Backtracking and Graph
2 min readFeb 23, 2021
Leetcode 1766. Tree of Coprimes
Problem
Explanation
It looks like a graph problem when you first read the problem. Yes, it is a graph problem. Specifically, it is a tree problem. In order to solve this problem, we can traverse the tree and for each traversed path, look back to find the qualified node: co prime node which has the highest depth.
We are using DFS to traverse the tree. Since, we need recording some information during the traverse, we should follow the backtracking approach.
If you are confused about the different between DFS and backtracking, you can search it on Google or Youtube.

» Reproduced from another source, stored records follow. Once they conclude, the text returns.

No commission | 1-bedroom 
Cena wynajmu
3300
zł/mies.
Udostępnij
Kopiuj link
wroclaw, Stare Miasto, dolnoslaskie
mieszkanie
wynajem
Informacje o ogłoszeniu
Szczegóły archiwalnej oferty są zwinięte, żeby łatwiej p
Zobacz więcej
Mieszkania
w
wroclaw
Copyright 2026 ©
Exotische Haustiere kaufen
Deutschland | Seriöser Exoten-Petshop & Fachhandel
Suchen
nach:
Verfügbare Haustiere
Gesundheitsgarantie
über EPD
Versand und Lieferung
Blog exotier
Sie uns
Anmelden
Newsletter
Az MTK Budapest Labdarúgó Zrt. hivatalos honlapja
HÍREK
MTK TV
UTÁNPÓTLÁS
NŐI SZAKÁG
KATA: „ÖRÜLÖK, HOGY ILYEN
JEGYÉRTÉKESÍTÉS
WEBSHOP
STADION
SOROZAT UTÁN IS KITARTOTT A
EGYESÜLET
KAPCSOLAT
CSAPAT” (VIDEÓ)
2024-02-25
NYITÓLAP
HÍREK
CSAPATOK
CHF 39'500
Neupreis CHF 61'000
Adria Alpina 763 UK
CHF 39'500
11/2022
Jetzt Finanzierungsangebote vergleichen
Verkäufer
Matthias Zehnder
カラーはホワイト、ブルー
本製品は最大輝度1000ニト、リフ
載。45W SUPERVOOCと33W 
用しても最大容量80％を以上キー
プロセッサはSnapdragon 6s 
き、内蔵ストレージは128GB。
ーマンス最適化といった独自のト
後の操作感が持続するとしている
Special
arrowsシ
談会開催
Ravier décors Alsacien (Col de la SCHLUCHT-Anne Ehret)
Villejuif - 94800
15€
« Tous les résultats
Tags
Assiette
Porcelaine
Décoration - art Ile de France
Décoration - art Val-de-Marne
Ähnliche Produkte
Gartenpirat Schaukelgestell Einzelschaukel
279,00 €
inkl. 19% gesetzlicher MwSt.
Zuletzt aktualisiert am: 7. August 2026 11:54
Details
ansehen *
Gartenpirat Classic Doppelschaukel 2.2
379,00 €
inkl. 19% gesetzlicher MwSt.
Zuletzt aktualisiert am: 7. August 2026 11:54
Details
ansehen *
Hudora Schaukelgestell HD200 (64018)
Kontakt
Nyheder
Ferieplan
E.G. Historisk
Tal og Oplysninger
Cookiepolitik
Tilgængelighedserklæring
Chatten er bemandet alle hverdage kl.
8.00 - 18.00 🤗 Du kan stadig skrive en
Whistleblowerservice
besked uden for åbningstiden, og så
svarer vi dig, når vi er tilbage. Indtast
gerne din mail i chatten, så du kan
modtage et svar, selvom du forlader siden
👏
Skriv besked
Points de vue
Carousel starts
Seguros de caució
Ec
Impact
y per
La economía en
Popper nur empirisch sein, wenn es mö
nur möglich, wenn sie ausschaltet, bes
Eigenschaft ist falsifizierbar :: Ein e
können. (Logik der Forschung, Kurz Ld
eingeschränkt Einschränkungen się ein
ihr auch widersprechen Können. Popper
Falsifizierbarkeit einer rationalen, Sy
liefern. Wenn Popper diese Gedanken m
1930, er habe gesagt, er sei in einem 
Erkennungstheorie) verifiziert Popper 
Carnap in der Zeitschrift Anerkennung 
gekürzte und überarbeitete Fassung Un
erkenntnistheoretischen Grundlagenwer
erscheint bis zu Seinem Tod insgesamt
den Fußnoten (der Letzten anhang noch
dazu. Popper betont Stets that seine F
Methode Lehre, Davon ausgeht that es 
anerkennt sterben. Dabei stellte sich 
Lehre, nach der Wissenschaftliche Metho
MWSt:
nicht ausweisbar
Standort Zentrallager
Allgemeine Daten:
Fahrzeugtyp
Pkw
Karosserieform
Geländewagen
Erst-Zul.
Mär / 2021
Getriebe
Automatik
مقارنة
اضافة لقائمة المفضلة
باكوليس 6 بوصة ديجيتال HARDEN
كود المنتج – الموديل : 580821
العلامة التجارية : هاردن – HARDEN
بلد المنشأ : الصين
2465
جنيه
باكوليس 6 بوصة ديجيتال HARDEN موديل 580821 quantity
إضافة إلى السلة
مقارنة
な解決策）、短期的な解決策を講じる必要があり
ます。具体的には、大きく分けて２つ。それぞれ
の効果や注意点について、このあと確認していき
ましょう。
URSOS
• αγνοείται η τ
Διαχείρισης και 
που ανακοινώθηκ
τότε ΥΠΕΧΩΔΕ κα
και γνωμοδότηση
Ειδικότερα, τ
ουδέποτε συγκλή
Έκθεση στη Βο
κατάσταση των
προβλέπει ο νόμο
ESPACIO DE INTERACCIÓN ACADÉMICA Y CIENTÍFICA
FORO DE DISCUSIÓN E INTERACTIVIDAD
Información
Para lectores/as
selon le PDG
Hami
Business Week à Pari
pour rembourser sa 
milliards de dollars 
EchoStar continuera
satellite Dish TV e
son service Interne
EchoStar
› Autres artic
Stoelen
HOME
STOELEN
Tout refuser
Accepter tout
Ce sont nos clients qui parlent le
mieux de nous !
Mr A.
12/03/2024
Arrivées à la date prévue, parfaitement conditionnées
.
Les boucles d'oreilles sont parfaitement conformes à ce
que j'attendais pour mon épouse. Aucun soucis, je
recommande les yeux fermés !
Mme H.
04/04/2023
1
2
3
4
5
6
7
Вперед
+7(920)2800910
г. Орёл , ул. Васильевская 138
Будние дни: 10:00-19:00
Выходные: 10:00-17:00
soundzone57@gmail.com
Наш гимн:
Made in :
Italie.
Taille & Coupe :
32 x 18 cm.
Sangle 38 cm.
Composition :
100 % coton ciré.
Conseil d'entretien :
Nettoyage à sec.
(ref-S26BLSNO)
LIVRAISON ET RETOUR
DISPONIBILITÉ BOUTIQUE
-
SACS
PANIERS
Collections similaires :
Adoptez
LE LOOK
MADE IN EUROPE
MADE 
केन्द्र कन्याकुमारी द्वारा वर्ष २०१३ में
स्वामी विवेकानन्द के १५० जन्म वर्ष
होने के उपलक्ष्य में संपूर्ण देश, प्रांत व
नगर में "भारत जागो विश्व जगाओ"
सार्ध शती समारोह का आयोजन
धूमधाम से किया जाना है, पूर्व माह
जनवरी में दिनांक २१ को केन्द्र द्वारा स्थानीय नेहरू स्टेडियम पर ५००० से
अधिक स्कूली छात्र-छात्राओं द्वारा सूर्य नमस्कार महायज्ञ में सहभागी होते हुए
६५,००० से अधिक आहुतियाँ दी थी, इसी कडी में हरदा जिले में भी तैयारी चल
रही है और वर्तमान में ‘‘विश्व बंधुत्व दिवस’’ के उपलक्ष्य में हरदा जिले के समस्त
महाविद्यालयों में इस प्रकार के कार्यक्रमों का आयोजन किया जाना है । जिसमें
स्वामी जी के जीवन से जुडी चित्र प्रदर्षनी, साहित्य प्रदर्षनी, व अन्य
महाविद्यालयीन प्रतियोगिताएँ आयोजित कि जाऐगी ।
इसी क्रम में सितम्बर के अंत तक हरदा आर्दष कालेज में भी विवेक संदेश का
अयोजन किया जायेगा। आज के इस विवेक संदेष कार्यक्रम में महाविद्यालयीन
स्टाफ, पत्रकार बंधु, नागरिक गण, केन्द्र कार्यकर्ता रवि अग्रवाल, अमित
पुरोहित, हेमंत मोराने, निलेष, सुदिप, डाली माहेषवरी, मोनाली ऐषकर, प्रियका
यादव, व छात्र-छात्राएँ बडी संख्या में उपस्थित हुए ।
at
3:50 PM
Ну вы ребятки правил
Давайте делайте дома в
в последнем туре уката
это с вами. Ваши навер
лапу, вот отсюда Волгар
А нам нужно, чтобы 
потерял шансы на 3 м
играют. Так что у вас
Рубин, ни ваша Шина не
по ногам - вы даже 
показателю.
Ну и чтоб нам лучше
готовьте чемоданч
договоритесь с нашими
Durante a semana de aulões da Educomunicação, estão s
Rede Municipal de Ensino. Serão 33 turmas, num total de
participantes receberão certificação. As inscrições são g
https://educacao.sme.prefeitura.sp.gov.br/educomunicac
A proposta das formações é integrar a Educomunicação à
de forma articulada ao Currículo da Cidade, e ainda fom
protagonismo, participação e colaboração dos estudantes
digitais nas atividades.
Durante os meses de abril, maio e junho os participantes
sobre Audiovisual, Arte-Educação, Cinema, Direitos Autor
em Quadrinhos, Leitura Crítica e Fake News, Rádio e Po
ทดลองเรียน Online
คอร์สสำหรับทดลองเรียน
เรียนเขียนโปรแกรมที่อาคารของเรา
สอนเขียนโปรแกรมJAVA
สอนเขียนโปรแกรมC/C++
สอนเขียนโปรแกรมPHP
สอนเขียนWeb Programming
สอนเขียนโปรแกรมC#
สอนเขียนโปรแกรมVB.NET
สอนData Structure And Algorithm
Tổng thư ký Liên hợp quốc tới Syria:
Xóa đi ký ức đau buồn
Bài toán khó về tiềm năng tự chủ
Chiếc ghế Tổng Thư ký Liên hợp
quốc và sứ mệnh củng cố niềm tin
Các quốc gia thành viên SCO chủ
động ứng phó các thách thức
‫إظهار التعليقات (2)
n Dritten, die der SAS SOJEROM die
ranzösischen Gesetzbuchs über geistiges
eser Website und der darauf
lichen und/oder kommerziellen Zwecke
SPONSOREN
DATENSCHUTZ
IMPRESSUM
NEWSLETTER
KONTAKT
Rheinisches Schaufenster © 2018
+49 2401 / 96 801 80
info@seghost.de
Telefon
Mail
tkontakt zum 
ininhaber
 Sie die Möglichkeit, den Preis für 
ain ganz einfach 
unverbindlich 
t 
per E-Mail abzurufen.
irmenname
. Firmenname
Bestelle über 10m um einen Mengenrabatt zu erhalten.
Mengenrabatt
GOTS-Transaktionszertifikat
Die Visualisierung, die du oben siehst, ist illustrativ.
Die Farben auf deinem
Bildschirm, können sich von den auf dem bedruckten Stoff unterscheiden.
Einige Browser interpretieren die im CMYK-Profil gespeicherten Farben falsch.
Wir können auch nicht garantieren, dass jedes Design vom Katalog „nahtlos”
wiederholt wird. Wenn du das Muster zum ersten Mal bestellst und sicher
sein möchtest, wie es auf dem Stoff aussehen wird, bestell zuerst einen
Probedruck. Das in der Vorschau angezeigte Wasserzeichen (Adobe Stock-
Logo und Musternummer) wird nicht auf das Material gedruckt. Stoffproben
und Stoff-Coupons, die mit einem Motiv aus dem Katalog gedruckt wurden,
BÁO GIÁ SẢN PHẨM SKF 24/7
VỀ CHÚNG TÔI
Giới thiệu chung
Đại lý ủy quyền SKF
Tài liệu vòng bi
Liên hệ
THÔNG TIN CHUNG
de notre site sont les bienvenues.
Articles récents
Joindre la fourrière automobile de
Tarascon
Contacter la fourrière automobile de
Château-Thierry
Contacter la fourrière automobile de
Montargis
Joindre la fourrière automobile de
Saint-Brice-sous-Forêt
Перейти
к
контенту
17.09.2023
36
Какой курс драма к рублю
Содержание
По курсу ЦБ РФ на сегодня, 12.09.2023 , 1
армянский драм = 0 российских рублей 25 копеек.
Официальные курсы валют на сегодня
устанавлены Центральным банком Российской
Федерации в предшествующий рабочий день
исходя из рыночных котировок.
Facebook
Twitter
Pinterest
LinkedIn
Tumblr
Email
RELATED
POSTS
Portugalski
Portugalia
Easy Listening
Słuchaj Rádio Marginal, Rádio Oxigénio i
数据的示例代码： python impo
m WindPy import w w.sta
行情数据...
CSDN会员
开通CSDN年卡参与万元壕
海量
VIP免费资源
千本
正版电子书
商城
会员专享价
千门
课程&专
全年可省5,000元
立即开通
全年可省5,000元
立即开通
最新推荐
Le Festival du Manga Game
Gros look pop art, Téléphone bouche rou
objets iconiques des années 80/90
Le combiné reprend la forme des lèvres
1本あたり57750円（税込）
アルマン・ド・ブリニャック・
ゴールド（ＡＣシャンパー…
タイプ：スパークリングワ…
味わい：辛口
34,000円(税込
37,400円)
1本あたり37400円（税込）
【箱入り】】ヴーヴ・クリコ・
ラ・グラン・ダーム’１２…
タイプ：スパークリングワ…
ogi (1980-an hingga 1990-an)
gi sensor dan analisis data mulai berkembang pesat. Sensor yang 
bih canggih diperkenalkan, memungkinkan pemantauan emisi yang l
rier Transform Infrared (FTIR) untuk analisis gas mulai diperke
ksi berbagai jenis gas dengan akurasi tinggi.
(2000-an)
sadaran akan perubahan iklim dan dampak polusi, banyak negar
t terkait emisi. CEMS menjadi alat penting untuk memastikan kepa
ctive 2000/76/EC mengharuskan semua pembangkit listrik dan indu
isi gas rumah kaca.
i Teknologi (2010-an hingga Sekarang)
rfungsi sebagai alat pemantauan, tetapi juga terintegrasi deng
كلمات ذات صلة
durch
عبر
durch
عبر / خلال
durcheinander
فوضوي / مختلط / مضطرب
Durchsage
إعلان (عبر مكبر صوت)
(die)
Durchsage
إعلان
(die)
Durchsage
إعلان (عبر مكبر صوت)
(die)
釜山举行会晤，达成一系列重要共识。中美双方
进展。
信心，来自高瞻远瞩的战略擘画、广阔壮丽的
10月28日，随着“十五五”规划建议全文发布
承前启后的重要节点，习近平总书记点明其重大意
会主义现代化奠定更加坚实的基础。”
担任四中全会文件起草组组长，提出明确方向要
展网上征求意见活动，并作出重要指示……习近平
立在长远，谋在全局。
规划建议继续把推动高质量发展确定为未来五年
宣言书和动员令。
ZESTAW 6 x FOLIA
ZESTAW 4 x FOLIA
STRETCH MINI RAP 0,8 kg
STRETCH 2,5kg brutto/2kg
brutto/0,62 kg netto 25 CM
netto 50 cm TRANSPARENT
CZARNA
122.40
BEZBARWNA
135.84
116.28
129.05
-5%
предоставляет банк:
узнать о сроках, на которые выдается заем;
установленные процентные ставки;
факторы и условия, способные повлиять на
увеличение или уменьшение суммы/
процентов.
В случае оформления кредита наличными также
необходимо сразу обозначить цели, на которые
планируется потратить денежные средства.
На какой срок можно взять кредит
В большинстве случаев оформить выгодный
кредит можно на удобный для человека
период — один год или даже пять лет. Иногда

The different is very subtle.
Code
The code is adjusted from [1]
const int N = 1e5 + 10;
int visited[N];class Solution {
public:
vector<int> path;
vector<vector<pair<int, int>>> recordingsValIdx;
vector<vector<int>> tree;
vector<int> rets;
vector<int> nums;
vector<int> getCoprimes(vector<int>& nums, vector<vector<int>>& edges) {
this -> nums = nums;
const int n = nums.size();
recordingsValIdx.resize(51);
tree.resize(n);
rets.resize(n);
memset(visited, 0, sizeof visited);
buildTree(edges);
dfs(0, 0);
return rets;
}
void buildTree(vector<vector<int>>& edges){
for (auto edge : edges) {
auto u = edge[0], v = edge[1];
tree[u].push_back(v);
tree[v].push_back(u);
}
}
void dfs(int curr, int depth){
int ret = -1, level = -1;
for (int val = 1; val <= 50; ++val) {
if (!recordingsValIdx[val].empty() && gcd(val, nums[curr]) == 1) {
auto [idx, thisLevel] = recordingsValIdx[val].back();
if (thisLevel > level) {
level = thisLevel;
ret = idx;
}
}
}
rets[curr] = ret;
visited[curr] = 1;
recordingsValIdx[nums[curr]].emplace_back(curr, depth);
for (auto neighbor : tree[curr]) {
if (visited[neighbor]) continue;
dfs(neighbor, depth+1);
}
visited[curr] = 0;
recordingsValIdx[nums[curr]].pop_back();
}
};